Company is set to demonstrate its supercomputer at forthcoming Gitex Global
KT Photo by M. Sajjad
Hewlett Packard Enterprise (HPE), the global edge-to-cloud company that helps organisations accelerate outcomes by unlocking value from all of their data, is keen to work with corporations that work with the government sector to build impactful use cases across different domains, said Mohammed Al-Jallad, chief technology officer UK, Ireland, ME and Africa, Hewlett Packard Enterprise, at Artelligence - The Artificial Intelligence Forum.
"HPE has rich offerings in artificial intelligence (AI) and analytics, and we have defined different resources in the country, which will help catalyse the UAE to be seen as an AI hub,” Al-Jallad said at the one-day event in Dubai on Tuesday.
HPE's revenues from its High-Performance Computing and Artificial Intelligence (HPC and AI) arm was $830 million, up 12 per cent from the prior-year period in actual dollars and 15 per cent when adjusted for currency, with a 3.4 per cent operating profit margin, compared to 3.8 per cent from the prior-year period. HPC's market share has expanded to 39 per cent and includes four of the global top 10 supercomputers for the third quarter — ending July 31, 2022.
Al-Jallad is bullish on the company’s performance in the region as he thinks growth will stem from higher demand from government sector, banking, healthcare and clean energy.
HPE’s Digital Life Garage – which partners with local governments, research leaders, and technology companies – is built for a more collaborative global technology community. The company uses high-performance computing and advanced technologies and has supported different research efforts that are happening at a global level. The next generation HPE co-innovation centre transforms how technology impacts society and accelerates business to output production-ready digital solutions.
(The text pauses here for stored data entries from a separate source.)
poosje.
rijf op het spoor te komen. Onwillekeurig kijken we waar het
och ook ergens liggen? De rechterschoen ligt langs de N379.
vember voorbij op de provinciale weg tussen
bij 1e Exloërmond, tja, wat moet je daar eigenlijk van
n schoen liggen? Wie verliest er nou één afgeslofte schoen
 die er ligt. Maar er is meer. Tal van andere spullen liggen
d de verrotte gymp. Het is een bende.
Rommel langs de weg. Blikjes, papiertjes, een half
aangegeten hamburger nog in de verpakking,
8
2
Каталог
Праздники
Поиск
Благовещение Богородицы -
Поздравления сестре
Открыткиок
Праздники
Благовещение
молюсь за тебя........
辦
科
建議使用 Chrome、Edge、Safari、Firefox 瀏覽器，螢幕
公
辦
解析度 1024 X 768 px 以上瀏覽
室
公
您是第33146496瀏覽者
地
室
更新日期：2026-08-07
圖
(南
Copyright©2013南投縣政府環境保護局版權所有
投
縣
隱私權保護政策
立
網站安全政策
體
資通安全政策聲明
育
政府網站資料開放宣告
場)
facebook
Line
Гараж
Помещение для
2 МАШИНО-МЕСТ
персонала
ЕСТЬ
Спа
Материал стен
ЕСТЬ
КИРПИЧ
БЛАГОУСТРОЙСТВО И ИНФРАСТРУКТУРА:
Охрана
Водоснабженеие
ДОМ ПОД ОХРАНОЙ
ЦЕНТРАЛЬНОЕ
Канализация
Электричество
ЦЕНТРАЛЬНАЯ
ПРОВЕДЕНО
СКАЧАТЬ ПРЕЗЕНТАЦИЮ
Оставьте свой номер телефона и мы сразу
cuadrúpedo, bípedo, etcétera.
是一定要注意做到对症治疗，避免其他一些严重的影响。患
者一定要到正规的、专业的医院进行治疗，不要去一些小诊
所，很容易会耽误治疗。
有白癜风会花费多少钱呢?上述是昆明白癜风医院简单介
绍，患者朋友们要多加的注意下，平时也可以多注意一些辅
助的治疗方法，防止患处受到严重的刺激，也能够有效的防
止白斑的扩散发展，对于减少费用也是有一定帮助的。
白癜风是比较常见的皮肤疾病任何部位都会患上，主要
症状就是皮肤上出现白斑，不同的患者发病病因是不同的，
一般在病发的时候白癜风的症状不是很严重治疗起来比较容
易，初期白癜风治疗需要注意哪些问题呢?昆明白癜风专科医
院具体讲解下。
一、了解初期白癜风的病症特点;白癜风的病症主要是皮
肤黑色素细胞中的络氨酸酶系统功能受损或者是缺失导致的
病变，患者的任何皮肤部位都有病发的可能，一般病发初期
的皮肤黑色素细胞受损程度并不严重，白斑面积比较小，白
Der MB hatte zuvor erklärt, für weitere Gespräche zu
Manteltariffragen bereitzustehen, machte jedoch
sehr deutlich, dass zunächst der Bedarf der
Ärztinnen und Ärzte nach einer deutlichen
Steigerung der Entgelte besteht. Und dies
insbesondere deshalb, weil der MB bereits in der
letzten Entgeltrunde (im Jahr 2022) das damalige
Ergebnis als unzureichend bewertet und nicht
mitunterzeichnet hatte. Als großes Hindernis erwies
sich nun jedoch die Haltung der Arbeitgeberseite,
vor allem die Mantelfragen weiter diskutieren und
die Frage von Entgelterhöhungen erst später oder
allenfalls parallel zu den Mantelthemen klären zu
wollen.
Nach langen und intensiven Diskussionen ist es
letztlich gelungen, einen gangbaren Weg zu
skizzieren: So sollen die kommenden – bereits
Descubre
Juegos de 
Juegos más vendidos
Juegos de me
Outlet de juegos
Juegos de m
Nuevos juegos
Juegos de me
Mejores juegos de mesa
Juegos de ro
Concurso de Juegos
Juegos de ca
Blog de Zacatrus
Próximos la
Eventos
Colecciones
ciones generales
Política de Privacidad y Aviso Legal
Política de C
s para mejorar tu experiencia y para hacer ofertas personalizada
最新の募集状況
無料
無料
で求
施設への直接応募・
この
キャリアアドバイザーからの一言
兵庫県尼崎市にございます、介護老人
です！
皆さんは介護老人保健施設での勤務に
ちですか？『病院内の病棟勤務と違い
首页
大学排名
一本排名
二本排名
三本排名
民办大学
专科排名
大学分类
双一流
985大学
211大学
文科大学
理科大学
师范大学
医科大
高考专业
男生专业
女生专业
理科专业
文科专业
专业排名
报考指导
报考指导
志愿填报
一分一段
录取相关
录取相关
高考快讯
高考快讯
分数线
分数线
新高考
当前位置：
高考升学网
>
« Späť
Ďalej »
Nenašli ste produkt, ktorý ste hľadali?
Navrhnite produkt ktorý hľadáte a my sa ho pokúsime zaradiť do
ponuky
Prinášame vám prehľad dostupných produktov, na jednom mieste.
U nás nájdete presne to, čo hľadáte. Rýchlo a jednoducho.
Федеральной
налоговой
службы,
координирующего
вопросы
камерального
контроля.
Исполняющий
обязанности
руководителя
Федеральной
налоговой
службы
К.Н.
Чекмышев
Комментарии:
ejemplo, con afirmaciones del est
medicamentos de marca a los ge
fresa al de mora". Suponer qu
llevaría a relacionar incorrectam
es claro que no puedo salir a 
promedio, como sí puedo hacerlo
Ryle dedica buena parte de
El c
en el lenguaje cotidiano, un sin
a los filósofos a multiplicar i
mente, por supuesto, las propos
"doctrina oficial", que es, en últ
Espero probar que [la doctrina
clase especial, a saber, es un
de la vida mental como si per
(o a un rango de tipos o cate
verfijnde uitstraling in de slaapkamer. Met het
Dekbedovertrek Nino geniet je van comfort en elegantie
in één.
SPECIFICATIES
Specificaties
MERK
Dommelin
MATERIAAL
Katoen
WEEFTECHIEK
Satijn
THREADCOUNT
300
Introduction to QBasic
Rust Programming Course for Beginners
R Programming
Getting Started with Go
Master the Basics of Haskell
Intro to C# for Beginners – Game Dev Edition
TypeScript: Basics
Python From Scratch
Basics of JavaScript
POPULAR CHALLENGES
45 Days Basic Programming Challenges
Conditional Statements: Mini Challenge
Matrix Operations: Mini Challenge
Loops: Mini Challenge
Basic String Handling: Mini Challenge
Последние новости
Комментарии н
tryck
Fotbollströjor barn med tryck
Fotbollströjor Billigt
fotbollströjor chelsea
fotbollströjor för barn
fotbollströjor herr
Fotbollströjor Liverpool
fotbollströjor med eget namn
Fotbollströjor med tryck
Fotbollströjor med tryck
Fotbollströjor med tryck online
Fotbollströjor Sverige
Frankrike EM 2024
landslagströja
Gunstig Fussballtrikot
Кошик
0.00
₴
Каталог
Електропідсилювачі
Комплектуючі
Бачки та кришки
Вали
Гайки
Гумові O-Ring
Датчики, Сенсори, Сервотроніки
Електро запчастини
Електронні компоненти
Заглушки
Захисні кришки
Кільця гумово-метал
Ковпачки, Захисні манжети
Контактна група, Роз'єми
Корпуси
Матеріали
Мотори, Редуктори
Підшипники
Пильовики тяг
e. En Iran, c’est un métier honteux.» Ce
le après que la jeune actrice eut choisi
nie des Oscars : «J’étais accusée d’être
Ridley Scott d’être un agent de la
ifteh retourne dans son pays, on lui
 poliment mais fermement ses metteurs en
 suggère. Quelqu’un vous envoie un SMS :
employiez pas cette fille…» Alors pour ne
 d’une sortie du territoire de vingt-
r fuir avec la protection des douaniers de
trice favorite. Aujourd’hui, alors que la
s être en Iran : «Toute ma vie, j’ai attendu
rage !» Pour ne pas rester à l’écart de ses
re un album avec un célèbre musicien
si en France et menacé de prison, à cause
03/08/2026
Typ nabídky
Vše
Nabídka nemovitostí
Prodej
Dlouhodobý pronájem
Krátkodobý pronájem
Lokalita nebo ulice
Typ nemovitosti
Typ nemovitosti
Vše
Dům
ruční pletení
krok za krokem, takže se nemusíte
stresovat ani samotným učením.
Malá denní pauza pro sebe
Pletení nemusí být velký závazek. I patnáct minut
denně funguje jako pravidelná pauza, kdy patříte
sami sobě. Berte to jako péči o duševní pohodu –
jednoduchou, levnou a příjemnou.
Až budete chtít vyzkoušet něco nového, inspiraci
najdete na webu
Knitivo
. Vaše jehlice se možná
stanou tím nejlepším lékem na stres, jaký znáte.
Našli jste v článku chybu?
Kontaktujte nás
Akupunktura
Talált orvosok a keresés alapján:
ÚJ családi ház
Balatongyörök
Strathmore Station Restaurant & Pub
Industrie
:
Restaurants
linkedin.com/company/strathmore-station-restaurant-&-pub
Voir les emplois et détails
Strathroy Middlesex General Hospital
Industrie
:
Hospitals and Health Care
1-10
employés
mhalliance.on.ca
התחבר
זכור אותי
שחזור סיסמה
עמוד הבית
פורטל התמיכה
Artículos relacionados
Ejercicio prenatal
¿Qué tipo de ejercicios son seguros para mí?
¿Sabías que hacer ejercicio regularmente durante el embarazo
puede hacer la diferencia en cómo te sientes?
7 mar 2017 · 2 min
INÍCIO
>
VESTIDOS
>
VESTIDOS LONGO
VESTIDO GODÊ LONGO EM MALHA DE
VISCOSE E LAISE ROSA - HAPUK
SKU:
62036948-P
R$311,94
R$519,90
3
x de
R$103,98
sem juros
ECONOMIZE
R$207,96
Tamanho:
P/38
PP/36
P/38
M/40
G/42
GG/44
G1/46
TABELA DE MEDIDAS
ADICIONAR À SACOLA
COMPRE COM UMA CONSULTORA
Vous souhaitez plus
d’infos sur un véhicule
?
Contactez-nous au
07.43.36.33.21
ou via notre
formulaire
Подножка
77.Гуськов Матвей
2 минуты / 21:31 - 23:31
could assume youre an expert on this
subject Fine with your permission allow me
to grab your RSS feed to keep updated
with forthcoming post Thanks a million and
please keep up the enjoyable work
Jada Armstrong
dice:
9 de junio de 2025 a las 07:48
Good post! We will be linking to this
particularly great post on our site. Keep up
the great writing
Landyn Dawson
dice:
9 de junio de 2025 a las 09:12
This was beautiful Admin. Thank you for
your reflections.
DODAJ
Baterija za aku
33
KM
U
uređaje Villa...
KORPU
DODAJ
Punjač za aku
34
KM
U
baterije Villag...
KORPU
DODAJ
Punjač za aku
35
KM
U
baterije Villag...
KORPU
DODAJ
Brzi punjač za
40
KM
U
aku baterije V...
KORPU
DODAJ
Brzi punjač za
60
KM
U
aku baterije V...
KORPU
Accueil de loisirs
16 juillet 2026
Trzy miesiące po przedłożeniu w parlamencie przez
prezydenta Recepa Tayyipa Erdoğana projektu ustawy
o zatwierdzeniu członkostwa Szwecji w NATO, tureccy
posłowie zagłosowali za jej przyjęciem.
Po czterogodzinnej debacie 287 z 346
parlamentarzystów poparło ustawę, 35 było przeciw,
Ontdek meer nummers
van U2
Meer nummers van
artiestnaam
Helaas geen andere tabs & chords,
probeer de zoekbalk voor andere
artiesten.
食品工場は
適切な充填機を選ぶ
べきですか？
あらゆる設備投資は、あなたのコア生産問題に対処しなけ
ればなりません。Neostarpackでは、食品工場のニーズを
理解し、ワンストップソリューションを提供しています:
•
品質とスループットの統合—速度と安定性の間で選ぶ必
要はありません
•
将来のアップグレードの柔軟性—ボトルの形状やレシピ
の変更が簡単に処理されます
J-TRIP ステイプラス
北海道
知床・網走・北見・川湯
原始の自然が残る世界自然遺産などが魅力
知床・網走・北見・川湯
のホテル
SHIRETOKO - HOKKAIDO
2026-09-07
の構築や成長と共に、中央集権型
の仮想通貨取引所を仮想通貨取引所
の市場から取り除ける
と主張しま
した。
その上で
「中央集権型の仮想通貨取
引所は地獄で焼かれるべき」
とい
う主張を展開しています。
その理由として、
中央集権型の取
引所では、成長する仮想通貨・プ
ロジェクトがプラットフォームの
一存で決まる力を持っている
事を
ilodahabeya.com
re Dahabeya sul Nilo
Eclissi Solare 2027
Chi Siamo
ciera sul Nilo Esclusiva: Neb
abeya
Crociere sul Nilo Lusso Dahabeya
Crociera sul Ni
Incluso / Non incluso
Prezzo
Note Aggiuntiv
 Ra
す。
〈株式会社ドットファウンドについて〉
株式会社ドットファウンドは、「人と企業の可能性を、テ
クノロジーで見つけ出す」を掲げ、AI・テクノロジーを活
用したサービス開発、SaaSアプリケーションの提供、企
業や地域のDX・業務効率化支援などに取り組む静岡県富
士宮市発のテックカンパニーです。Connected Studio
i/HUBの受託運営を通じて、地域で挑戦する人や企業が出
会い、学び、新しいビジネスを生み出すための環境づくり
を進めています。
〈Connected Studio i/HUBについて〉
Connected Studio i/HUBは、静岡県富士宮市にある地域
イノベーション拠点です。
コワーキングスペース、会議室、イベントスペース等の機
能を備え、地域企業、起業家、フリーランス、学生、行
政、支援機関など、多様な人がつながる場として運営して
“The Digital Life Garage incubates AI capabilities and resources on the ground to help customers establish use cases, create models and drive outcomes,” said Al-Jallad.
The company is all set to demonstrate its supercomputer ‘Frontier’ at the forthcoming Gitex Global - the 2022 digital revolution scheduled between October 10-14 in Dubai. During the first half of 2022, the global brand announced that Frontier, a new supercomputer that HPE built for the US Department of Energy’s Oak Ridge National Laboratory (ORNL), has reached 1.1 exaflops, making it the world’s first supercomputer to break the exascale speed barrier, and the world’s fastest supercomputer, according to the Top500 list of world’s most powerful supercomputers.
Frontier also ranked number one in a category, called mixed-precision computing, which rates performance in formats commonly used for artificial intelligence, with a performance of 6.88 exaflops. Additionally, the new supercomputer claimed the number one spot on the Green500 list as the world’s most energy-efficient supercomputer with 52.23 gigaflops performance per watt, making it 32 per cent more energy efficient compared to the previous number one, system3.